• [Data provided]
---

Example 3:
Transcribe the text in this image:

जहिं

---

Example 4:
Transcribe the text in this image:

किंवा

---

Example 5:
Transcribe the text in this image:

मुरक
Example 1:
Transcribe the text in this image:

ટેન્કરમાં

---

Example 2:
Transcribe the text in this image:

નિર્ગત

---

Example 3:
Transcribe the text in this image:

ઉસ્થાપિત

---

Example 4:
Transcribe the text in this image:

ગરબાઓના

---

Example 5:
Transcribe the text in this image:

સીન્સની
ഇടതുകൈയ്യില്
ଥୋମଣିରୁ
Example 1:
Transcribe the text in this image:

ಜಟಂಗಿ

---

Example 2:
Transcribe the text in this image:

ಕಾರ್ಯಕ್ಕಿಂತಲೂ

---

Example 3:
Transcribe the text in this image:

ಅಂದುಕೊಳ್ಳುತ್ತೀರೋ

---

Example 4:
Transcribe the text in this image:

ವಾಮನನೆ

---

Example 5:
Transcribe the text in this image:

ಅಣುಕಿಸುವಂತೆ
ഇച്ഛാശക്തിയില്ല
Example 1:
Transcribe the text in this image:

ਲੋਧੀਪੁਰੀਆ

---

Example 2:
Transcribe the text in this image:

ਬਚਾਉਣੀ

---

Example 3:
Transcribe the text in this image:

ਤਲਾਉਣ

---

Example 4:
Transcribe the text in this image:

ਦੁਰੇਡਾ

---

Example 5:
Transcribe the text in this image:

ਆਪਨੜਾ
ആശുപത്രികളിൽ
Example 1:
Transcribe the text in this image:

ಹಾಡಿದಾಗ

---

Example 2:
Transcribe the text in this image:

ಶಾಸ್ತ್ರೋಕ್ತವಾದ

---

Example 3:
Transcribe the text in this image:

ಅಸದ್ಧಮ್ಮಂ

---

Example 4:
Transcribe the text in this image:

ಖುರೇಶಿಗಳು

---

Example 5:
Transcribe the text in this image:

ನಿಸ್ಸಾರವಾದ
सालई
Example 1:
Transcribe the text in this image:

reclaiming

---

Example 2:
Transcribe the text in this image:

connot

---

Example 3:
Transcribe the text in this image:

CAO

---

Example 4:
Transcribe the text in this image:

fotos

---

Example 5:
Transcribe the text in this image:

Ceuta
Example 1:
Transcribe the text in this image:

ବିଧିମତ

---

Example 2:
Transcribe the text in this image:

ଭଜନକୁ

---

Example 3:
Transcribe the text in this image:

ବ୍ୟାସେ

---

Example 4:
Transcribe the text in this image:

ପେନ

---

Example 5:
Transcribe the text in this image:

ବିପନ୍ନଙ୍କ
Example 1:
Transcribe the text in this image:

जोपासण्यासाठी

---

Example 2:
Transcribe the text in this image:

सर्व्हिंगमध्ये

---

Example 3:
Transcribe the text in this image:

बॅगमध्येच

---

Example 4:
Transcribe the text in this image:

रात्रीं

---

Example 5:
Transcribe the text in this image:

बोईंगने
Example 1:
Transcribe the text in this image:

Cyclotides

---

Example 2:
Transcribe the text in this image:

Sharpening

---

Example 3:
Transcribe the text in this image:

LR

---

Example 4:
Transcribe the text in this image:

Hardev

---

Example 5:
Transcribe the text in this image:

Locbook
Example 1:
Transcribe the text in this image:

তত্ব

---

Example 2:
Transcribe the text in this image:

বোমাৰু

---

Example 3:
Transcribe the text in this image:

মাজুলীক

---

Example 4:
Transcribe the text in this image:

• [Task instructions] Please write out every record shown above exactly as it reads.

• [Your solution]
---

Example 3:
Transcribe the text in this image:

जहिं

---

Example 4:
Transcribe the text in this image:

किंवा

---

Example 5:
Transcribe the text in this image:

मुरक
Example 1:
Transcribe the text in this image:

ટેન્કરમાં

---

Example 2:
Transcribe the text in this image:

નિર્ગત

---

Example 3:
Transcribe the text in this image:

ઉસ્થાપિત

---

Example 4:
Transcribe the text in this image:

ગરબાઓના

---

Example 5:
Transcribe the text in this image:

સીન્સની
ഇടതുകൈയ്യില്
ଥୋମଣିରୁ
Example 1:
Transcribe the text in this image:

ಜಟಂಗಿ

---

Example 2:
Transcribe the text in this image:

ಕಾರ್ಯಕ್ಕಿಂತಲೂ

---

Example 3:
Transcribe the text in this image:

ಅಂದುಕೊಳ್ಳುತ್ತೀರೋ

---

Example 4:
Transcribe the text in this image:

ವಾಮನನೆ

---

Example 5:
Transcribe the text in this image:

ಅಣುಕಿಸುವಂತೆ
ഇച്ഛാശക്തിയില്ല
Example 1:
Transcribe the text in this image:

ਲੋਧੀਪੁਰੀਆ

---

Example 2:
Transcribe the text in this image:

ਬਚਾਉਣੀ

---

Example 3:
Transcribe the text in this image:

ਤਲਾਉਣ

---

Example 4:
Transcribe the text in this image:

ਦੁਰੇਡਾ

---

Example 5:
Transcribe the text in this image:

ਆਪਨੜਾ
ആശുപത്രികളിൽ
Example 1:
Transcribe the text in this image:

ಹಾಡಿದಾಗ

---

Example 2:
Transcribe the text in this image:

ಶಾಸ್ತ್ರೋಕ್ತವಾದ

---

Example 3:
Transcribe the text in this image:

ಅಸದ್ಧಮ್ಮಂ

---

Example 4:
Transcribe the text in this image:

ಖುರೇಶಿಗಳು

---

Example 5:
Transcribe the text in this image:

ನಿಸ್ಸಾರವಾದ
सालई
Example 1:
Transcribe the text in this image:

reclaiming

---

Example 2:
Transcribe the text in this image:

connot

---

Example 3:
Transcribe the text in this image:

CAO

---

Example 4:
Transcribe the text in this image:

fotos

---

Example 5:
Transcribe the text in this image:

Ceuta
Example 1:
Transcribe the text in this image:

ବିଧିମତ

---

Example 2:
Transcribe the text in this image:

ଭଜନକୁ

---

Example 3:
Transcribe the text in this image:

ବ୍ୟାସେ

---

Example 4:
Transcribe the text in this image:

ପେନ

---

Example 5:
Transcribe the text in this image:

ବିପନ୍ନଙ୍କ
Example 1:
Transcribe the text in this image:

जोपासण्यासाठी

---

Example 2:
Transcribe the text in this image:

सर्व्हिंगमध्ये

---

Example 3:
Transcribe the text in this image:

बॅगमध्येच

---

Example 4:
Transcribe the text in this image:

रात्रीं

---

Example 5:
Transcribe the text in this image:

बोईंगने
Example 1:
Transcribe the text in this image:

Cyclotides

---

Example 2:
Transcribe the text in this image:

Sharpening

---

Example 3:
Transcribe the text in this image:

LR

---

Example 4:
Transcribe the text in this image:

Hardev

---

Example 5:
Transcribe the text in this image:

Locbook
Example 1:
Transcribe the text in this image:

তত্ব

---

Example 2:
Transcribe the text in this image:

বোমাৰু

---

Example 3:
Transcribe the text in this image:

মাজুলীক

---

Example 4:
Transcribe the text in this image:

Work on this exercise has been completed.